[[ Information open ]]

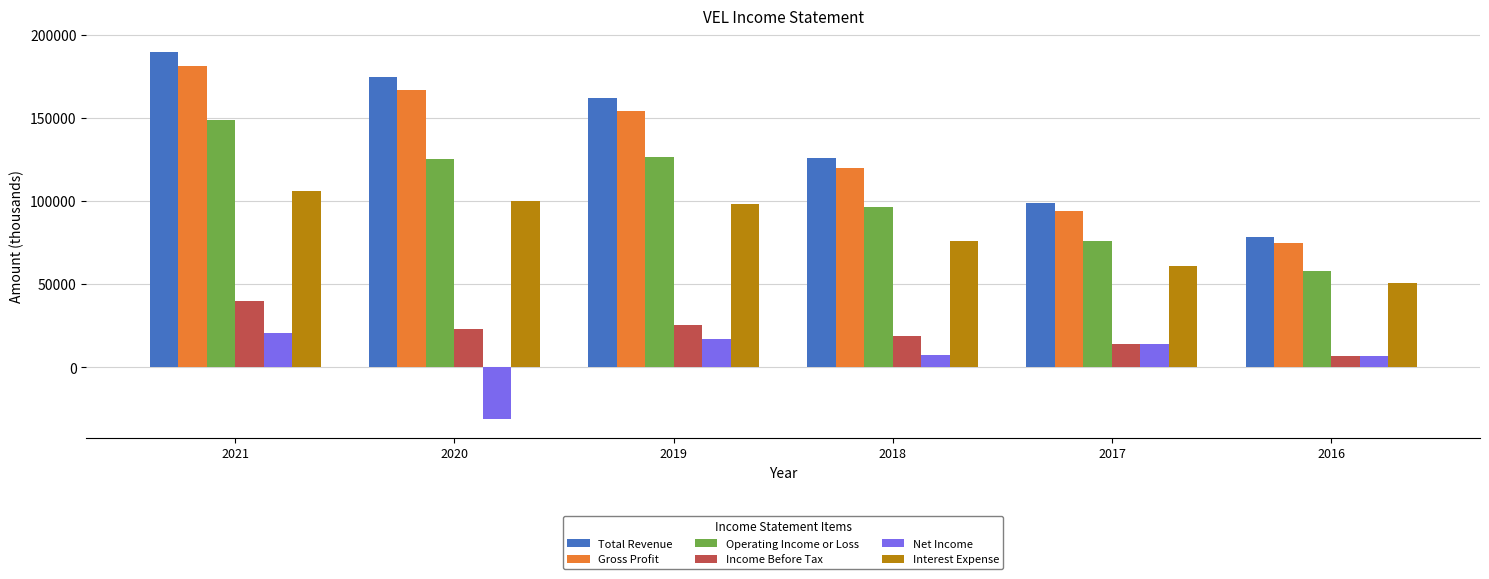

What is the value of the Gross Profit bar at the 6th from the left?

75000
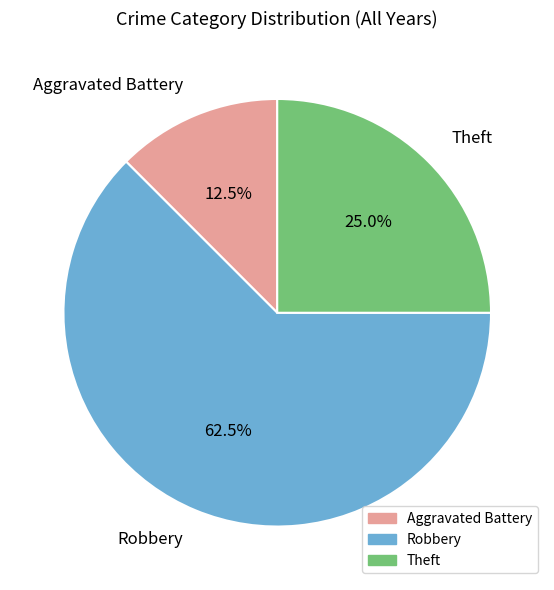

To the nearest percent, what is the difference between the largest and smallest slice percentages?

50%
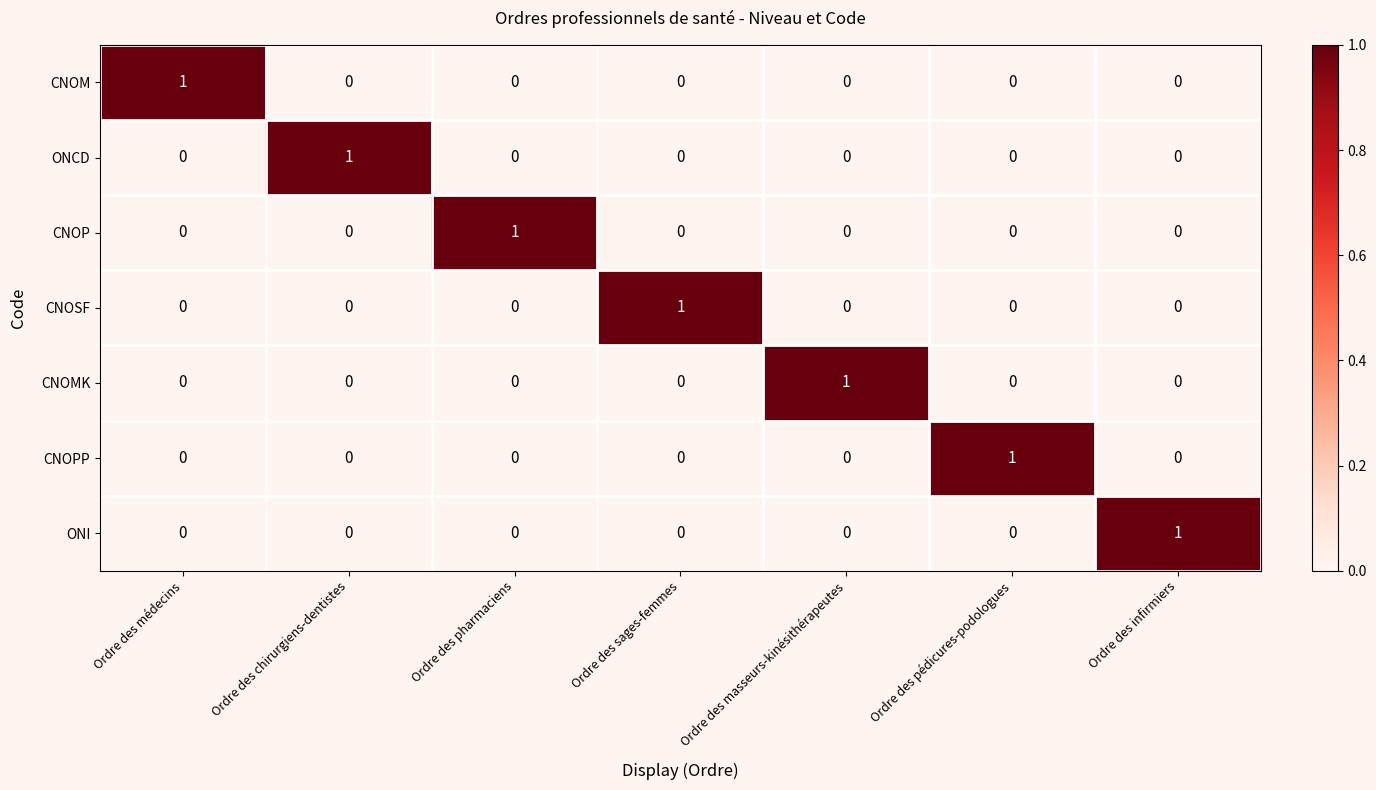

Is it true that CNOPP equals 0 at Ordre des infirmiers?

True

[[ Information closed ]]

Directions:
Please copy the lines above word for word, leaving out the pictures.

Reply to the task:
What is the value of the Gross Profit bar at the 6th from the left?

75000

To the nearest percent, what is the difference between the largest and smallest slice percentages?

50%

Is it true that CNOPP equals 0 at Ordre des infirmiers?

True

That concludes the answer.